> **Exercise details**
Rewrite the entries below with each "dashed" changed to "broken" and nothing else altered.

%%

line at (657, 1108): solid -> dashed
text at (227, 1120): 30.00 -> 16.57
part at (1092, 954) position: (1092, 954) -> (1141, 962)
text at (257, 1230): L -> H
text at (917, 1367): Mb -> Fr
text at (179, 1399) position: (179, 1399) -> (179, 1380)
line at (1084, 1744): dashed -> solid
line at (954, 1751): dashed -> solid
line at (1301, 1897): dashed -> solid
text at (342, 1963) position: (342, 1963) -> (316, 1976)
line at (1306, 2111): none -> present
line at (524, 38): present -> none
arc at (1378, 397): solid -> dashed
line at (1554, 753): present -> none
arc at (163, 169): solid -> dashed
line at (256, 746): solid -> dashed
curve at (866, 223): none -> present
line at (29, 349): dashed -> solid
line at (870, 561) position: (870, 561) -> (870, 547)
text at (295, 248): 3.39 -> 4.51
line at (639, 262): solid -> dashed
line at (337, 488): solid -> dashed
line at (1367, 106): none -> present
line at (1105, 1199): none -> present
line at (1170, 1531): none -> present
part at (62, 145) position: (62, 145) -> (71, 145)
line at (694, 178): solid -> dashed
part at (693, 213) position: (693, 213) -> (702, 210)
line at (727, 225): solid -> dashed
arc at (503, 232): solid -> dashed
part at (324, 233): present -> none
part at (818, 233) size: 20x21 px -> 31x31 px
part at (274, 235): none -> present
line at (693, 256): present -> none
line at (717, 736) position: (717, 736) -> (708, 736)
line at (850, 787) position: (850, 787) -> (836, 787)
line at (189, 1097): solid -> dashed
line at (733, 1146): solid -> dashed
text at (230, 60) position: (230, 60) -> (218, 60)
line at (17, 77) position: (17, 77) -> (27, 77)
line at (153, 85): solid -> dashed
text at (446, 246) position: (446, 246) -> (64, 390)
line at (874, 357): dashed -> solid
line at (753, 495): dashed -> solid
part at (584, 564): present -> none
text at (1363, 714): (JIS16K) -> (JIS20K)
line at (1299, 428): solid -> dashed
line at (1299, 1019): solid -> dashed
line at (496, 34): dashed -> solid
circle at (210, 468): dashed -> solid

%%

> **The solution**
line at (657, 1108): solid -> broken
text at (227, 1120): 30.00 -> 16.57
part at (1092, 954) position: (1092, 954) -> (1141, 962)
text at (257, 1230): L -> H
text at (917, 1367): Mb -> Fr
text at (179, 1399) position: (179, 1399) -> (179, 1380)
line at (1084, 1744): broken -> solid
line at (954, 1751): broken -> solid
line at (1301, 1897): broken -> solid
text at (342, 1963) position: (342, 1963) -> (316, 1976)
line at (1306, 2111): none -> present
line at (524, 38): present -> none
arc at (1378, 397): solid -> broken
line at (1554, 753): present -> none
arc at (163, 169): solid -> broken
line at (256, 746): solid -> broken
curve at (866, 223): none -> present
line at (29, 349): broken -> solid
line at (870, 561) position: (870, 561) -> (870, 547)
text at (295, 248): 3.39 -> 4.51
line at (639, 262): solid -> broken
line at (337, 488): solid -> broken
line at (1367, 106): none -> present
line at (1105, 1199): none -> present
line at (1170, 1531): none -> present
part at (62, 145) position: (62, 145) -> (71, 145)
line at (694, 178): solid -> broken
part at (693, 213) position: (693, 213) -> (702, 210)
line at (727, 225): solid -> broken
arc at (503, 232): solid -> broken
part at (324, 233): present -> none
part at (818, 233) size: 20x21 px -> 31x31 px
part at (274, 235): none -> present
line at (693, 256): present -> none
line at (717, 736) position: (717, 736) -> (708, 736)
line at (850, 787) position: (850, 787) -> (836, 787)
line at (189, 1097): solid -> broken
line at (733, 1146): solid -> broken
text at (230, 60) position: (230, 60) -> (218, 60)
line at (17, 77) position: (17, 77) -> (27, 77)
line at (153, 85): solid -> broken
text at (446, 246) position: (446, 246) -> (64, 390)
line at (874, 357): broken -> solid
line at (753, 495): broken -> solid
part at (584, 564): present -> none
text at (1363, 714): (JIS16K) -> (JIS20K)
line at (1299, 428): solid -> broken
line at (1299, 1019): solid -> broken
line at (496, 34): broken -> solid
circle at (210, 468): broken -> solid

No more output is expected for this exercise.